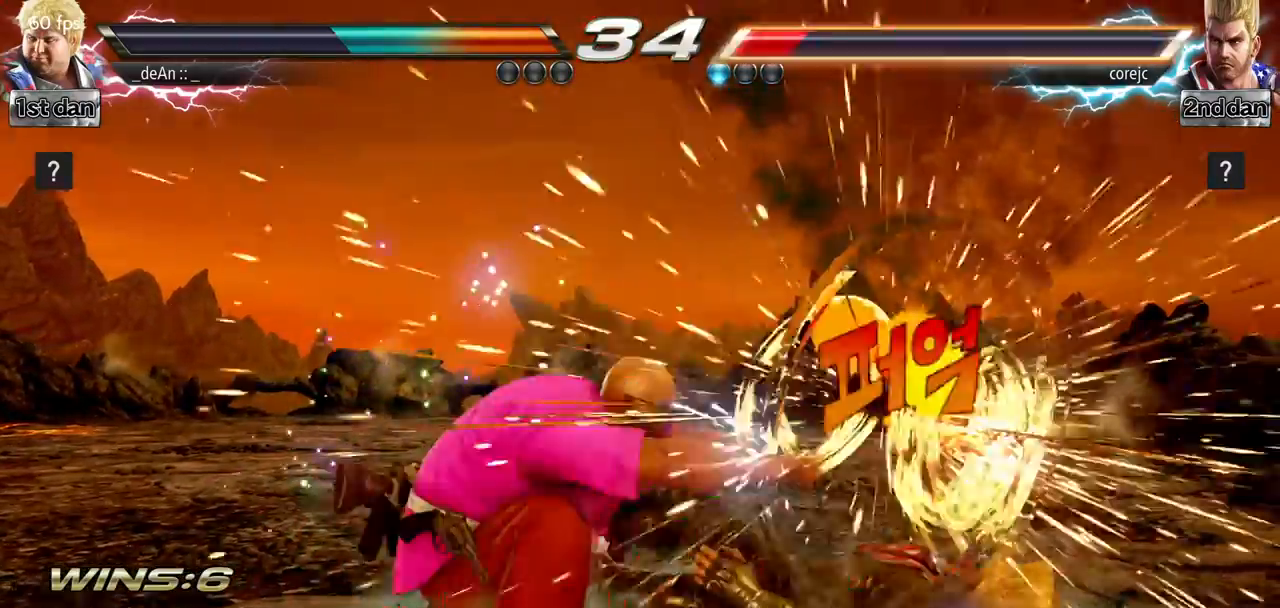
{"buttons": [], "left_stick": "left", "events": [[33, "SQUARE", "up"], [50, "TRIANGLE", "up"]]}
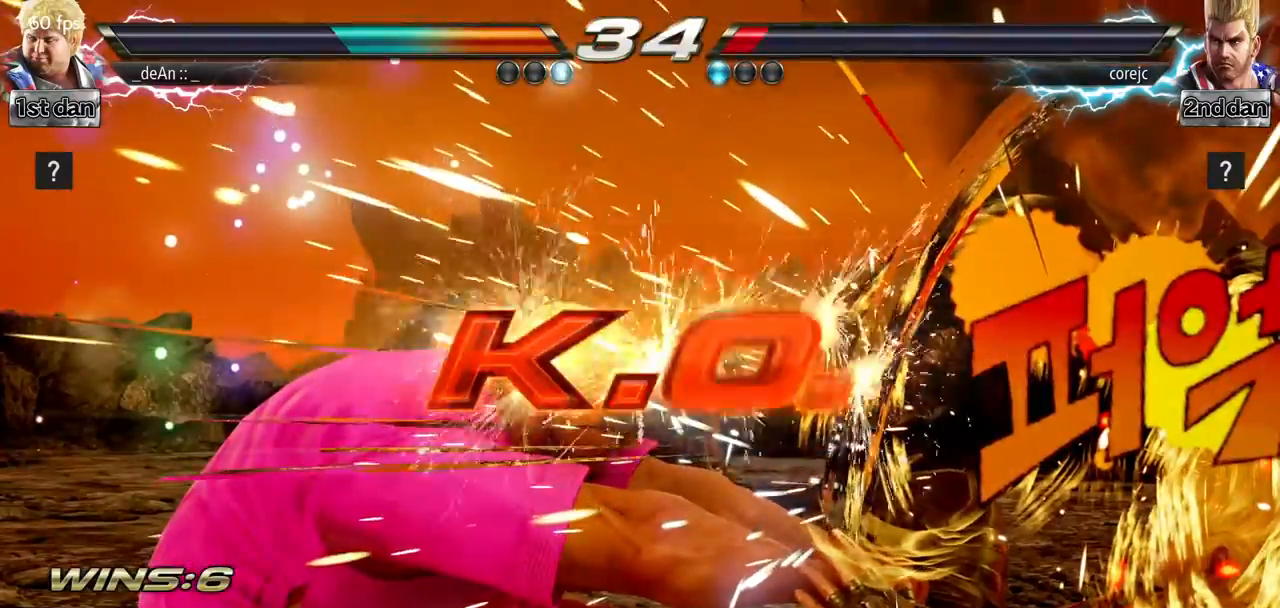
{"buttons": [], "left_stick": "center", "events": [[200, "left_stick", "center"]]}
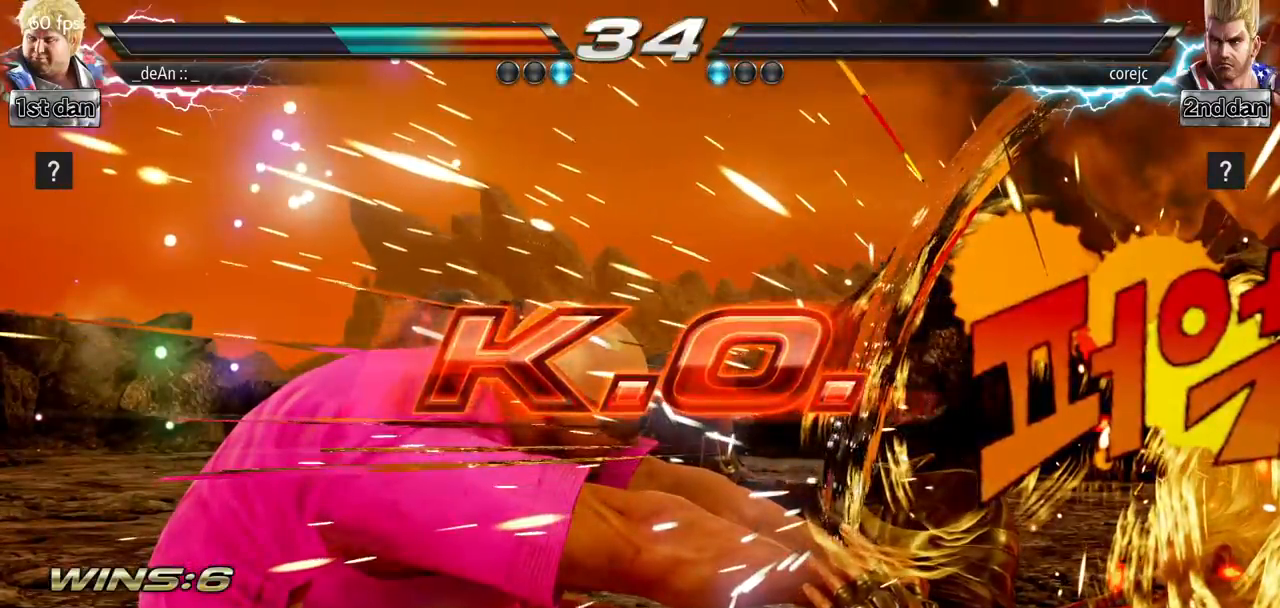
{"buttons": [], "left_stick": "up", "events": [[467, "left_stick", "up"]]}
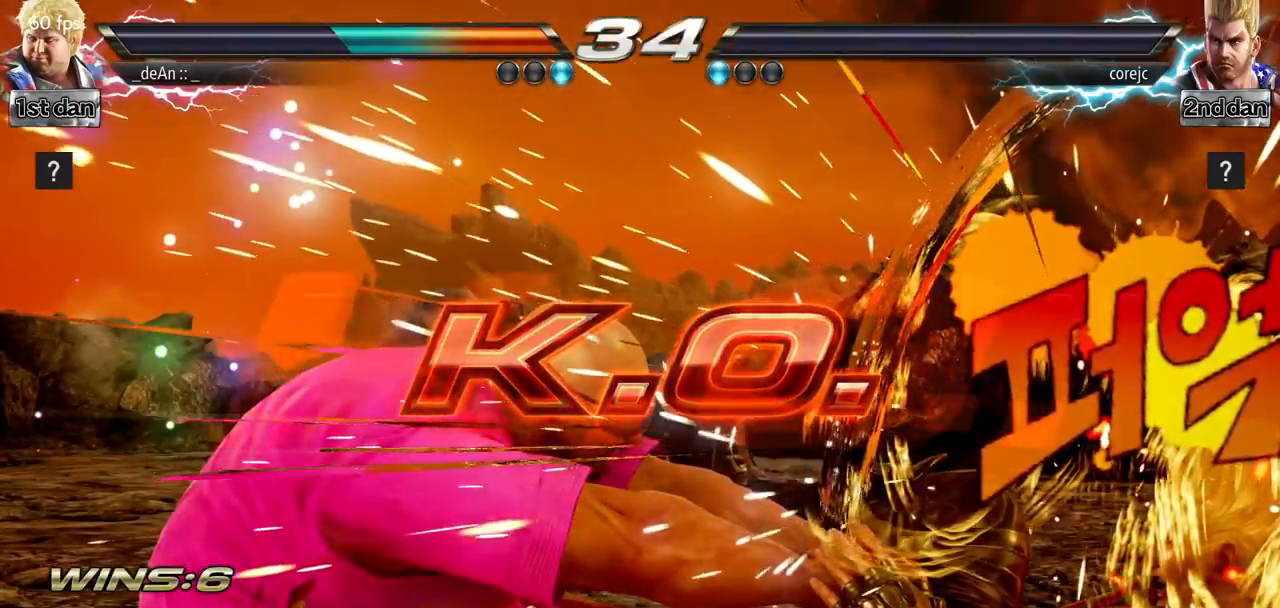
{"buttons": [], "left_stick": "down-left", "events": [[184, "left_stick", "center"], [484, "left_stick", "down-left"]]}
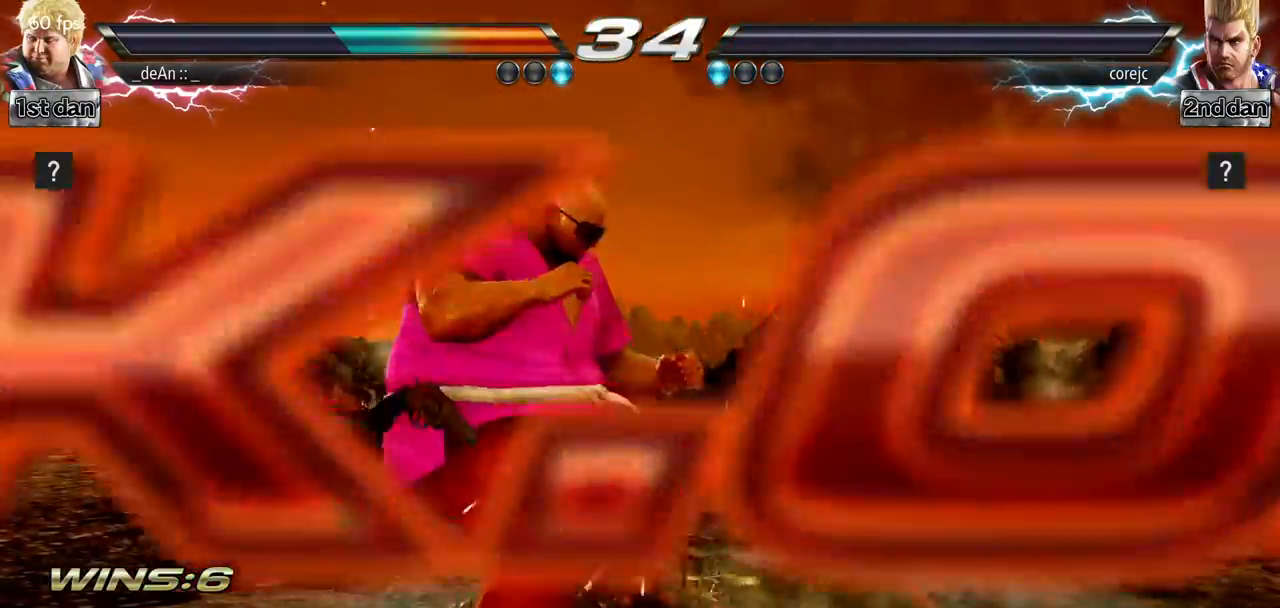
{"buttons": [], "left_stick": "center", "events": [[33, "CROSS", "down"], [133, "left_stick", "left"], [166, "CROSS", "up"], [283, "left_stick", "center"]]}
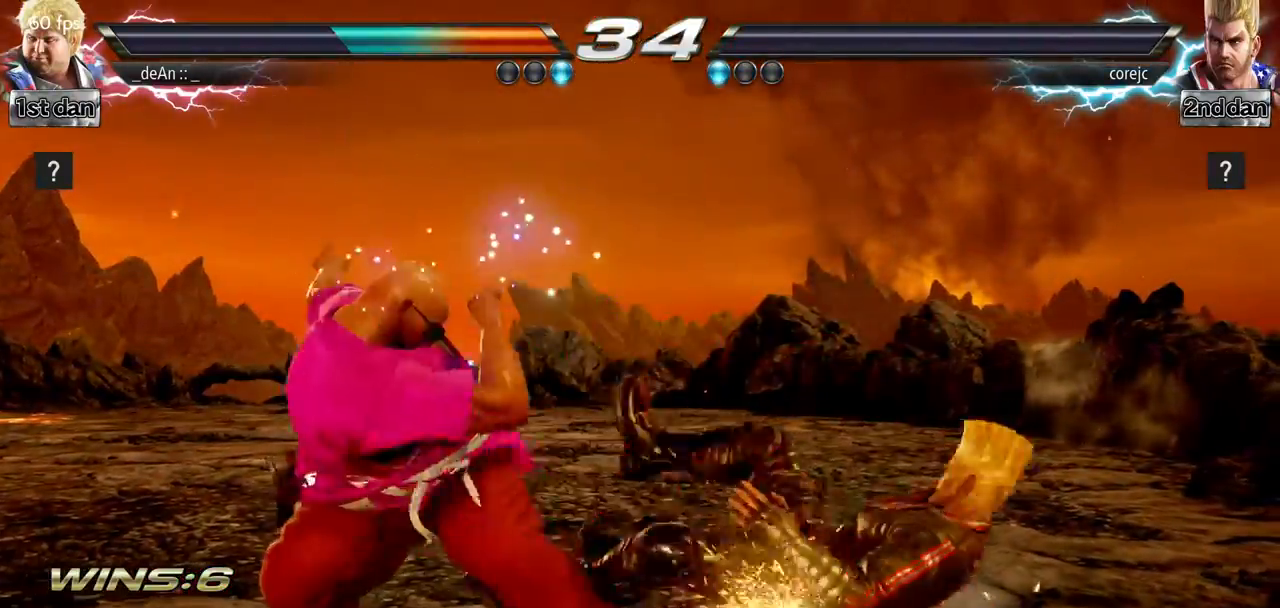
{"buttons": [], "left_stick": "center", "events": []}
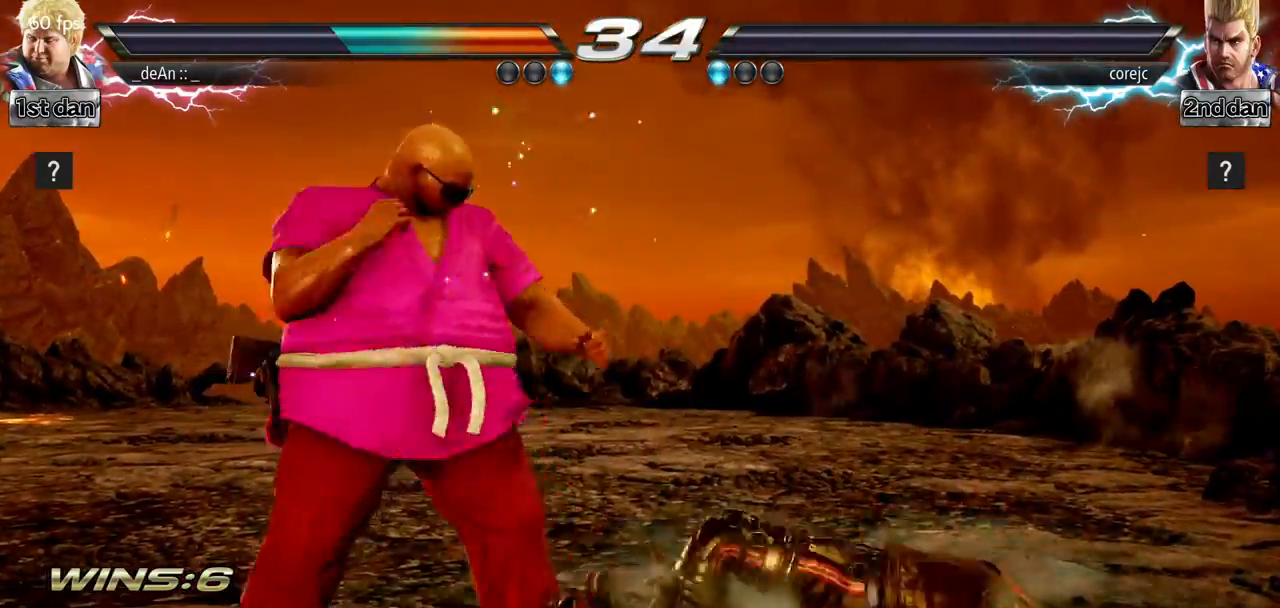
{"buttons": [], "left_stick": "center", "events": []}
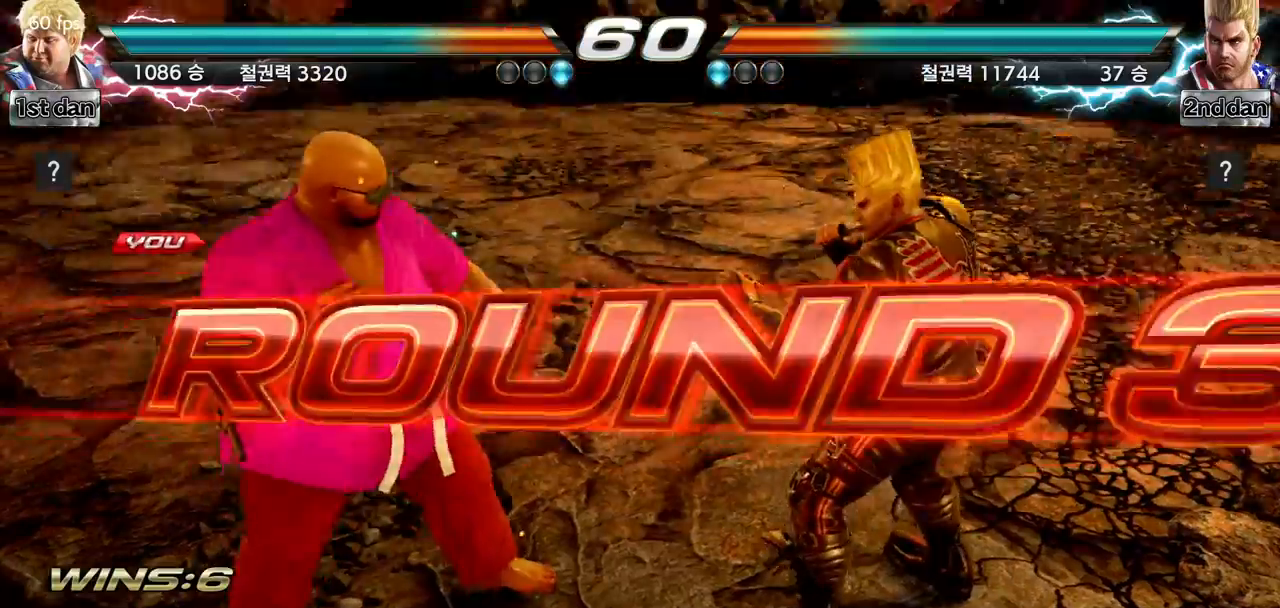
{"buttons": [], "left_stick": "right", "events": [[250, "left_stick", "right"], [350, "left_stick", "center"], [484, "left_stick", "right"]]}
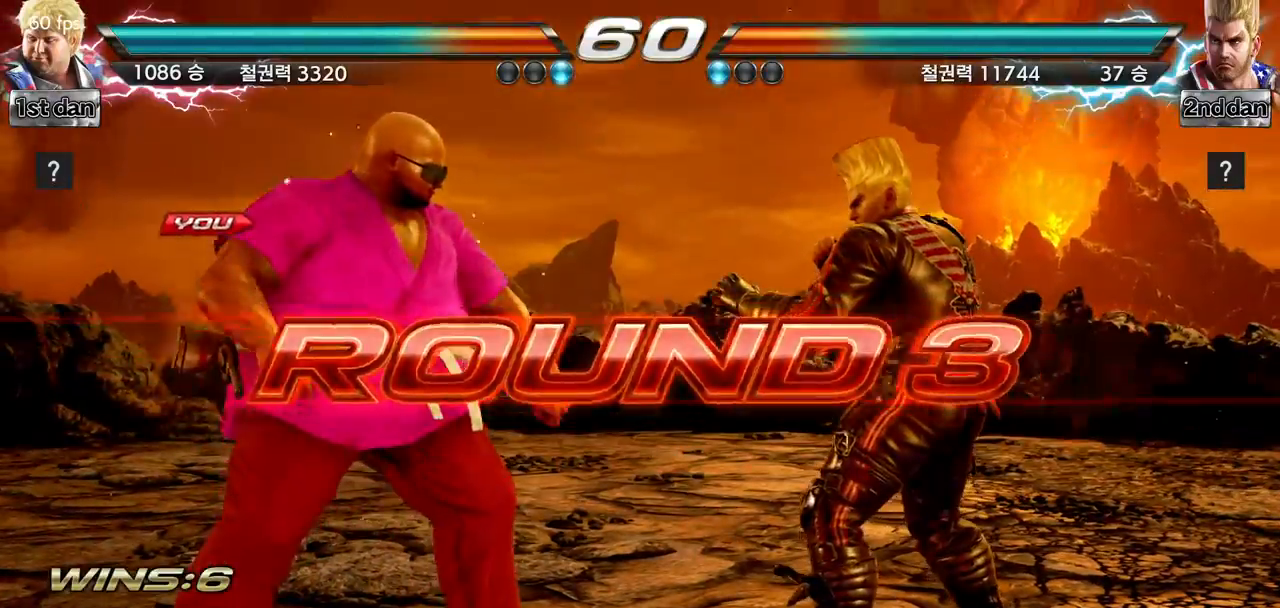
{"buttons": [], "left_stick": "right", "events": [[116, "left_stick", "center"], [417, "left_stick", "right"]]}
----------------
--- Your task ---
The answer must be every line of the records that holds the string "down".

--- Problem solution ---
{"buttons": [], "left_stick": "down-left", "events": [[184, "left_stick", "center"], [484, "left_stick", "down-left"]]}
{"buttons": [], "left_stick": "center", "events": [[33, "CROSS", "down"], [133, "left_stick", "left"], [166, "CROSS", "up"], [283, "left_stick", "center"]]}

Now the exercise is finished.